## Directions
Give the records again exactly as written. Leave out the pictures.

## The data
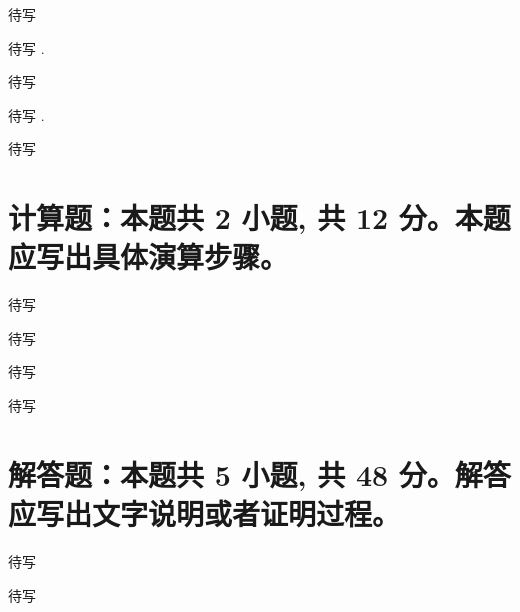 \begin{solution}
  待写
\end{solution}

\begin{question}
  待写 \fillin[].
\end{question}

\begin{solution}
  待写
\end{solution}

\begin{question}
  待写 \fillin[].
\end{question}

\begin{solution}
  待写
\end{solution}


\section{计算题：本题共 2 小题, 共 12 分。本题应写出具体演算步骤。}


\begin{question}[points = 6]
  待写

\end{question}

\begin{solution}
  待写
\end{solution}

\begin{question}[points = 6]
  待写

\end{question}

\begin{solution}
  待写
\end{solution}


\section{解答题：本题共 5 小题, 共 48 分。解答应写出文字说明或者证明过程。}


\begin{question}[points = 6]
  待写

\end{question}

\begin{solution}
  待写
\end{solution}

## Exercise output
 \begin{solution}
  待写
\end{solution}

\begin{question}
  待写 \fillin[].
\end{question}

\begin{solution}
  待写
\end{solution}

\begin{question}
  待写 \fillin[].
\end{question}

\begin{solution}
  待写
\end{solution}


\section{计算题：本题共 2 小题, 共 12 分。本题应写出具体演算步骤。}


\begin{question}[points = 6]
  待写

\end{question}

\begin{solution}
  待写
\end{solution}

\begin{question}[points = 6]
  待写

\end{question}

\begin{solution}
  待写
\end{solution}


\section{解答题：本题共 5 小题, 共 48 分。解答应写出文字说明或者证明过程。}


\begin{question}[points = 6]
  待写

\end{question}

\begin{solution}
  待写
\end{solution}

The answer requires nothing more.